**Goal**:
Reproduce word for word the passage of the On This Day album text, everything from "Tony Molina chronology" down to "Garden in Oakland.".
— begin Supplied text —
Studio album by Tony Molina
- Released: November 14, 2025
- Recorded: 2023–2025
- Studios: Home studio, San Francisco; Atomic Garden, Oakland (Hammond organ and piano)
- Genres: Folk pop, power pop, baroque pop, lo-fi
- Length: 22:31
- Label: Slumberland Records / Olde Fade / Speakeasy Studios SF
- Producers: Tony Molina, Alicia Vanden Heuvel

Tony Molina chronology
| In the Fade (2022) | On This Day (2025) |  |

= On This Day (album) =

On This Day is an album by Bay Area musician Tony Molina, released on November 14, 2025, as a three-way co-release between Slumberland Records, Olde Fade (Molina's own imprint), and Speakeasy Studios SF. It contains 21 songs with a total runtime of 22 minutes and 31 seconds, recorded to half-inch 8-track analog tape at Molina and Alicia Vanden Heuvel's home studio in San Francisco, with additional recording at Atomic Garden in Oakland.

The album was issued on black vinyl LP, compact disc, and digital download. A limited edition pressing included a bonus 7" flexi containing two additional covers: Kaleidoscope's "Dear Nellie Goodrich" and Nico's "Somewhere There's a Feather."
— end Supplied text —
— begin Given data —
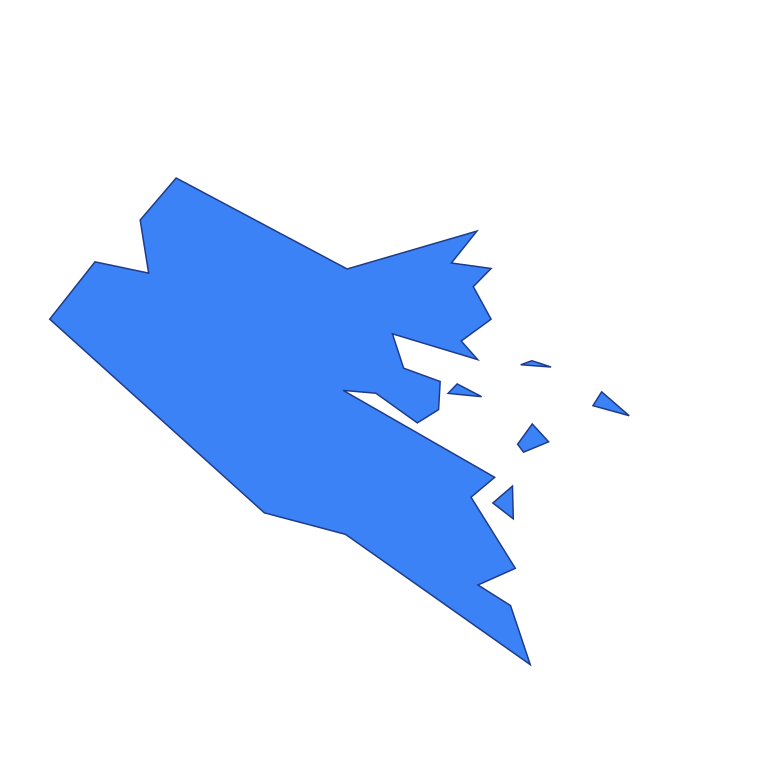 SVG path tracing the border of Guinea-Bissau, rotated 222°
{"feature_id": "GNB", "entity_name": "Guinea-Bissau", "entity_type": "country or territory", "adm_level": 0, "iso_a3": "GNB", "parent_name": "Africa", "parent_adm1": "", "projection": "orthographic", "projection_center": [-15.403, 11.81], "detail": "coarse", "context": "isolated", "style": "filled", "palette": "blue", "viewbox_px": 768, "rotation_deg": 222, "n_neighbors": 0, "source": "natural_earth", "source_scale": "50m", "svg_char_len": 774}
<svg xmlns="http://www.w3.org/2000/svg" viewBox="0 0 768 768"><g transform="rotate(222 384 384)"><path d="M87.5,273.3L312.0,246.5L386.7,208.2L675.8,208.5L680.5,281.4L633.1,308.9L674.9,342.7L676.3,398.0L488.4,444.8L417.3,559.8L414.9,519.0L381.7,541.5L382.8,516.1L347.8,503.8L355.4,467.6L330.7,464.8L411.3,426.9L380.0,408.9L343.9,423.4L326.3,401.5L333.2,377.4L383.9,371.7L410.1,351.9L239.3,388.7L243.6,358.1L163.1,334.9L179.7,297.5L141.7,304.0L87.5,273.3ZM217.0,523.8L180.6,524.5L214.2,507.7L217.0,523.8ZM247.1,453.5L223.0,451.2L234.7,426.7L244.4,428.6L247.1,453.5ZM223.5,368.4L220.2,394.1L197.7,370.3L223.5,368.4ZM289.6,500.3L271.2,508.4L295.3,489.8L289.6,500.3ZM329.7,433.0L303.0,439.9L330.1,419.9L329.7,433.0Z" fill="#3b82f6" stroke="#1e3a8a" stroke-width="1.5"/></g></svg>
— end Given data —
**Expected answer**:
Tony Molina chronology
| In the Fade (2022) | On This Day (2025) |  |

= On This Day (album) =

On This Day is an album by Bay Area musician Tony Molina, released on November 14, 2025, as a three-way co-release between Slumberland Records, Olde Fade (Molina's own imprint), and Speakeasy Studios SF. It contains 21 songs with a total runtime of 22 minutes and 31 seconds, recorded to half-inch 8-track analog tape at Molina and Alicia Vanden Heuvel's home studio in San Francisco, with additional recording at Atomic Garden in Oakland.